Join, FetchMode, FetchType, Fetch Join 에 대해
JPA를 사용할때, 테이블간 join 시 fetch 를 어떻게 하느냐에 따라 DB 에 실제로 hit 하는 query 가 달라지고, 성능에도 영향을 미친다.
아래와 같은,
- 고객 주문과 (CustomerOrderEntity, customer_orders)
- 주문history (CustomerOrderHistoryEntryEntity, customer_orders_status_history_entries)
를 담당하는 테이블이 있다고 할때 이런 query가 있다고 하자.
@Query("SELECT t FROM CustomerOrderEntity t JOIN t.orderHistory s WHERE NOT EXISTS (SELECT 1 FROM t.orderHistory intern_s WHERE intern_s.sequenceNumber > s.sequenceNumber) AND ((s.status IN ('DELIVERED', 'CANCELED') AND s.timestamp >= :finishedAfter) OR s.status IN ('CHECKEDOUT', 'DISPATCHED', 'CUSTOMER_NO_ANSWER'))")
List<CustomerOrderEntity> findAllActiveOrFinishedAfter(Instant finishedAfter);
Entity는 아래처럼 생겼다고 하자.
@Entity
@Table(name = "customer_orders")
public class CustomerOrderEntity {
...
@OneToMany(cascade = CascadeType.ALL, orphanRemoval = true)
@JoinColumn(name = "customer_order_id")
public List<CustomerOrderHistoryEntry> orderHistory = new ArrayList<>();
...
그리고 현재 DB 에는 4건의 주문이 있다고 하자.
1.가장 기본적인 경우이다. @OneToMany 는 기본적으로 lazy option 이다.
@OneToMany(cascade = CascadeType.ALL, orphanRemoval = true)

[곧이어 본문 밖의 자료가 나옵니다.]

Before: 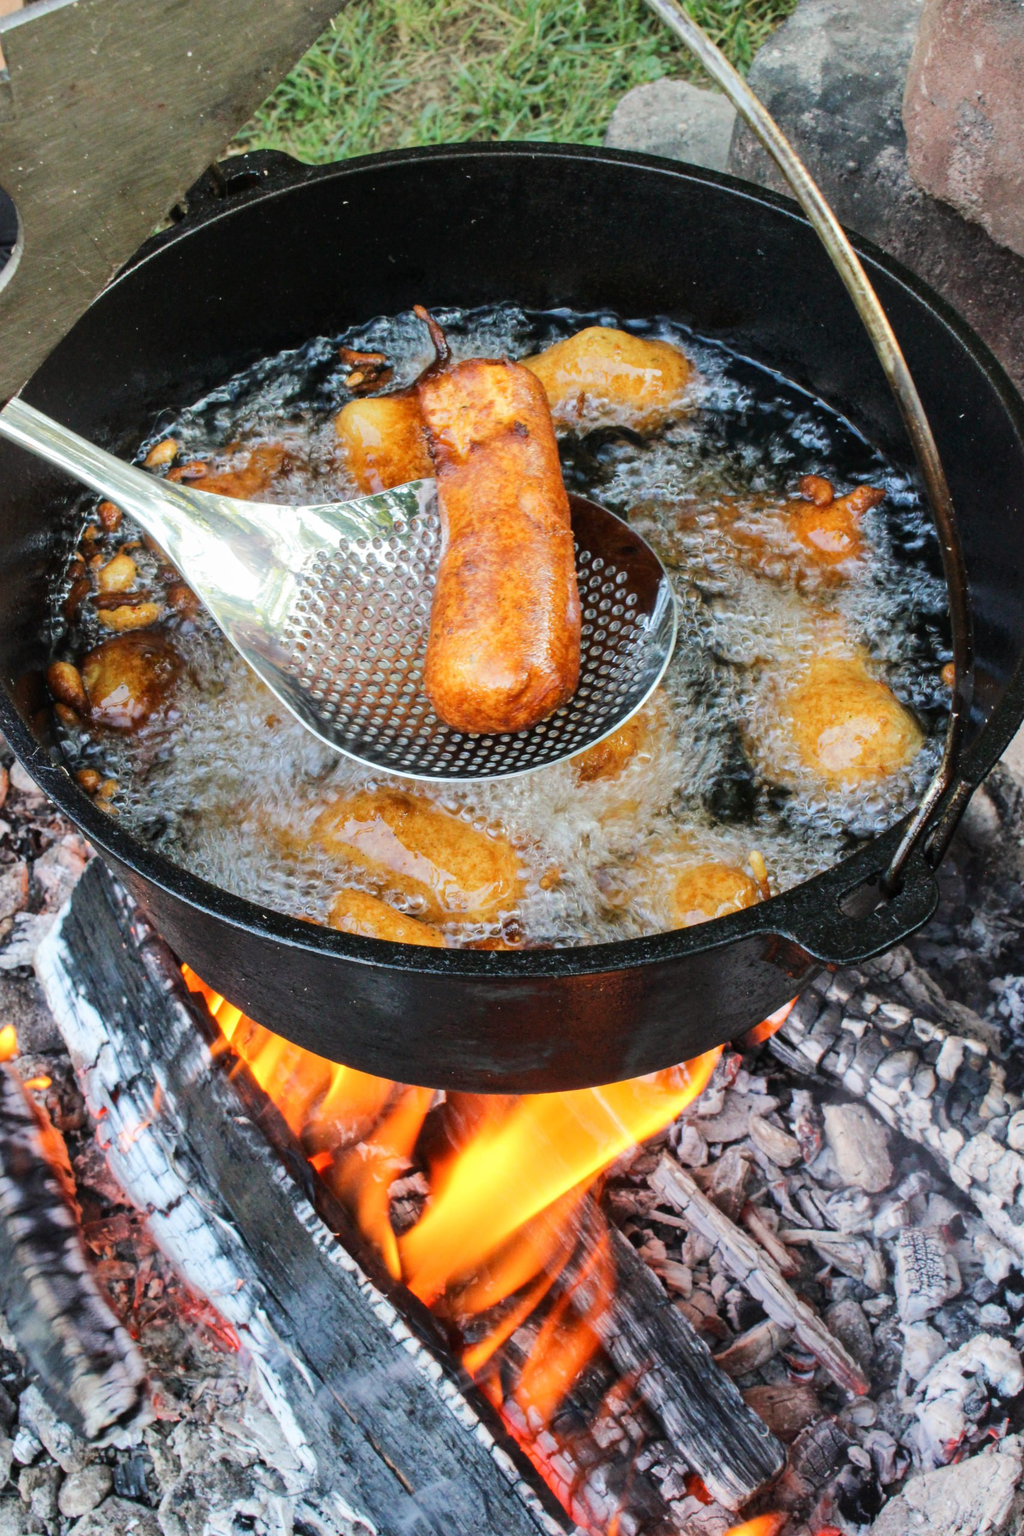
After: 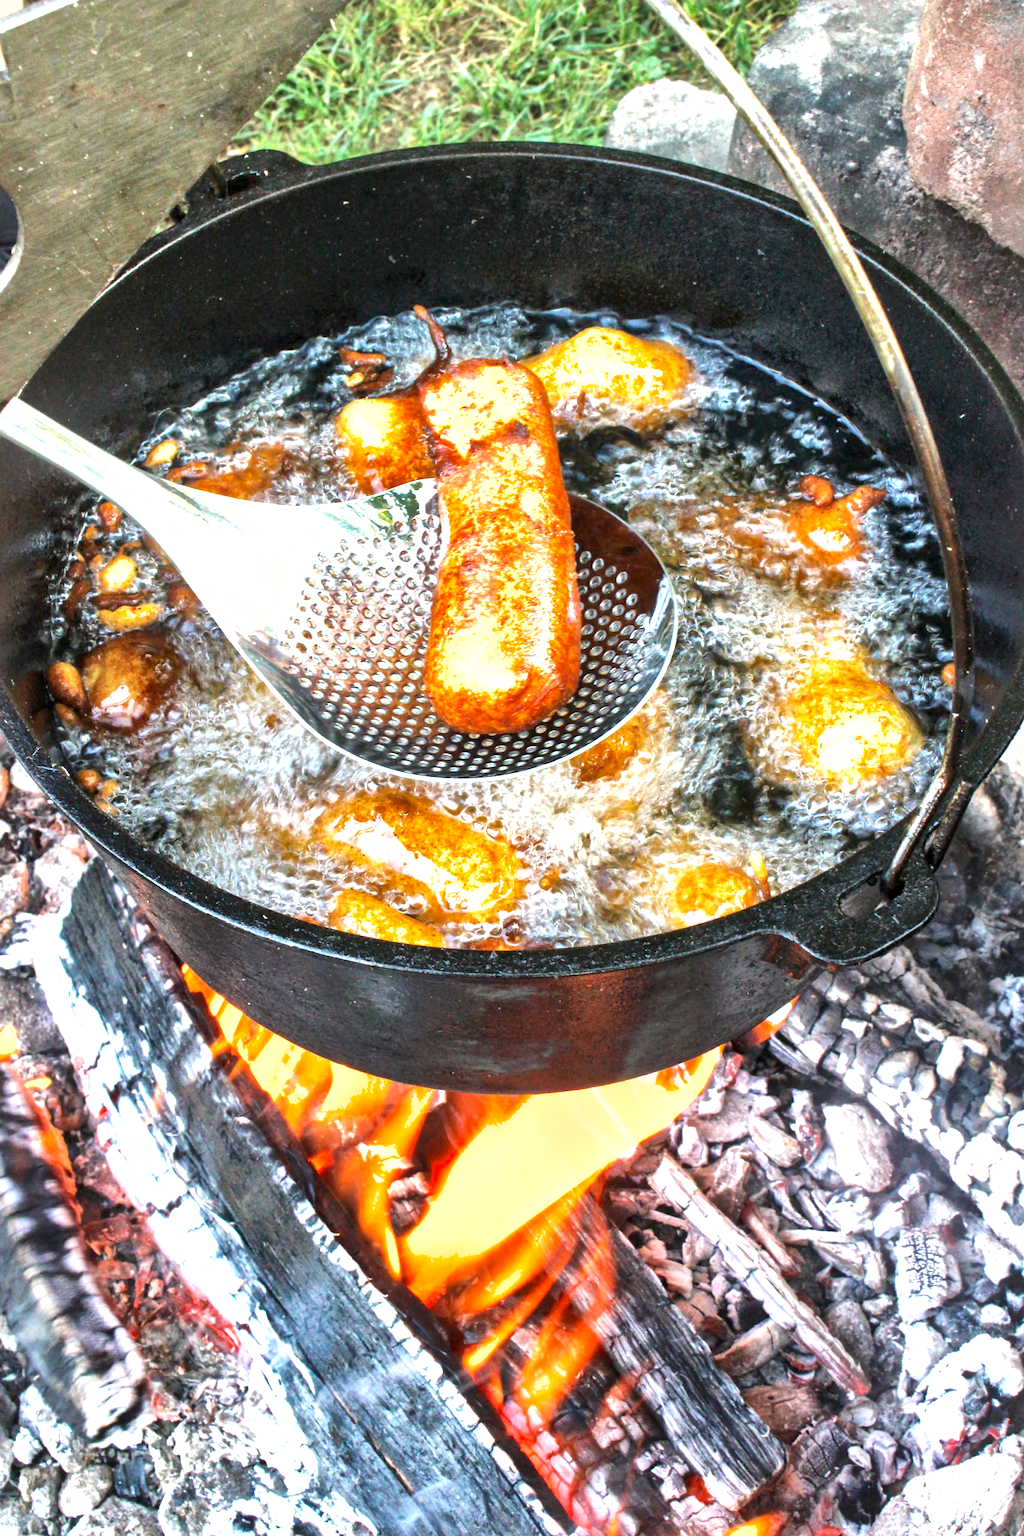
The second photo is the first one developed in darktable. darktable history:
shadows and highlights: on, module defaults
local contrast: mode bilateral grid, contrast 25, coarseness 60, detail 152%, midtone range 0.2
exposure: black level correction 0, exposure 1.097 EV, compensate exposure bias true, compensate highlight preservation false
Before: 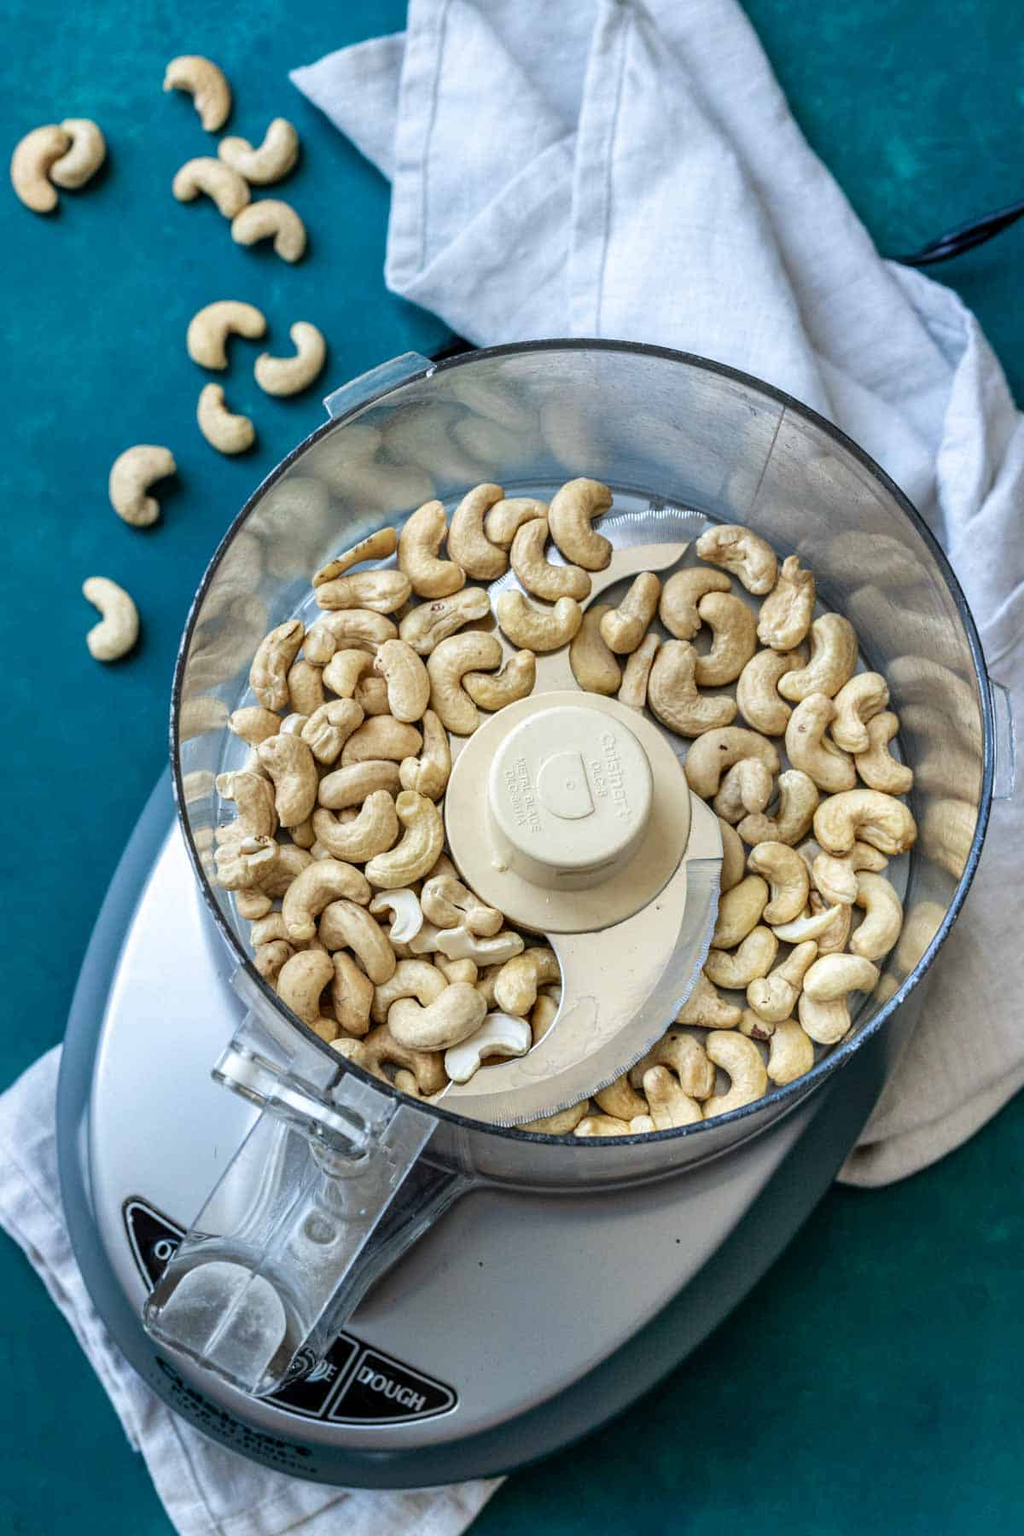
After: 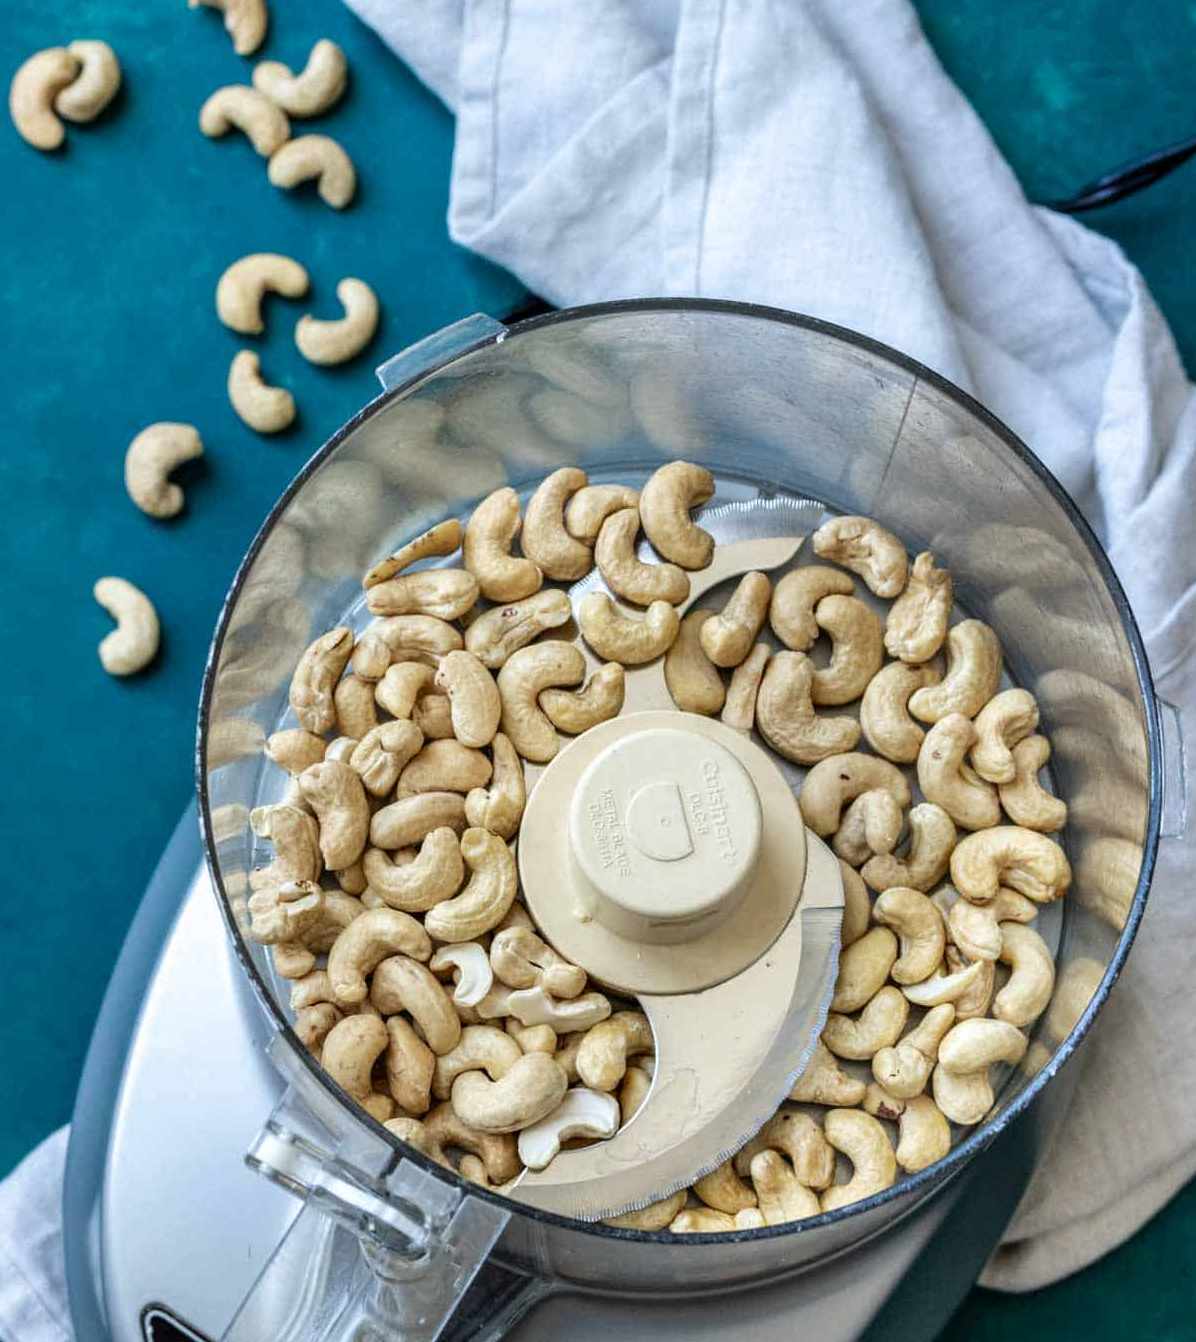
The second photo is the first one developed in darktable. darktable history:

@JoinColumn(name = "customer_order_id")
public List<CustomerOrderHistoryEntry> orderHistory = new ArrayList<>();
#query 호출 시작
Hibernate: select customero0_.id as id1_33_, customero0_.gift_type as giftt2_33_, customero0_.coupon_id as coup3_33_, customero0_.ordr_category as ordr_cate4_33_, customero0_.priority as priority5_33_, customero0_.membership_type as memb_6_33_, customero0_.version as version7_33_ from customer_orders customero0_ inner join customer_orders_status_history_entries statushist1_ on customero0_.id=statushist1_.customer_order_id where not (exists (select 1 from customer_orders_status_history_entries statushist2_ where customero0_.id=statushist2_.customer_order_id and statushist2_.sequence_number>statushist1_.sequence_number)) and ((statushist1_.status in ('DELIVERED' , 'CANCELED')) and statushist1_.timestamp>=? or statushist1_.status in ('CHECKEDOUT' , 'DISPATCHED' , 'CUSTOMER_NO_ANSWER'))
#query 호출 종료
! 나중에 history 객체에 접근할때가 되서야 Hibernate가 각각의 history 테이블에 접근한다.
#history 객체 접근 시작
Hibernate: select statushist0_.customer_order_id as custome7_34_0_, statushist0_.id as id1_34_0_, statushist0_.id as id1_34_1_, statushist0_.in_time as in_time2_34_1_, statushist0_.sequence_number as sequence3_34_1_, statushist0_.status as status4_34_1_, statushist0_.timestamp as timestam5_34_1_, statushist0_.version as version6_34_1_ from customer_orders_status_history_entries statushist0_ where statushist0_.customer_order_id=?
#history 객체 접근 종료
#history 객체 접근 시작
Hibernate: select statushist0_.customer_order_id as custome7_34_0_, statushist0_.id as id1_34_0_, statushist0_.id as id1_34_1_, statushist0_.in_time as in_time2_34_1_, statushist0_.sequence_number as sequence3_34_1_, statushist0_.status as status4_34_1_, statushist0_.timestamp as timestam5_34_1_, statushist0_.version as version6_34_1_ from customer_orders_status_history_entries statushist0_ where statushist0_.customer_order_id=?
#history 객체 접근 종료
#history 객체 접근 시작
Hibernate: select statushist0_.customer_order_id as custome7_34_0_, statushist0_.id as id1_34_0_, statushist0_.id as id1_34_1_, statushist0_.in_time as in_time2_34_1_, statushist0_.sequence_number as sequence3_34_1_, statushist0_.status as status4_34_1_, statushist0_.timestamp as timestam5_34_1_, statushist0_.version as version6_34_1_ from customer_orders_status_history_entries statushist0_ where statushist0_.customer_order_id=?
#history 객체 접근 종료
#history 객체 접근 시작
Hibernate: select statushist0_.customer_order_id as custome7_34_0_, statushist0_.id as id1_34_0_, statushist0_.id as id1_34_1_, statushist0_.in_time as in_time2_34_1_, statushist0_.sequence_number as sequence3_34_1_, statushist0_.status as status4_34_1_, statushist0_.timestamp as timestam5_34_1_, statushist0_.version as version6_34_1_ from customer_orders_status_history_entries statushist0_ where statushist0_.customer_order_id=?
#history 객체 접근 종료
2.FetcyTYpe 을 EAGER 로 설정하면 어떻게 되는지 보자.
@OneToMany(cascade = CascadeType.ALL, orphanRemoval = true, fetch = FetchType.EAGER)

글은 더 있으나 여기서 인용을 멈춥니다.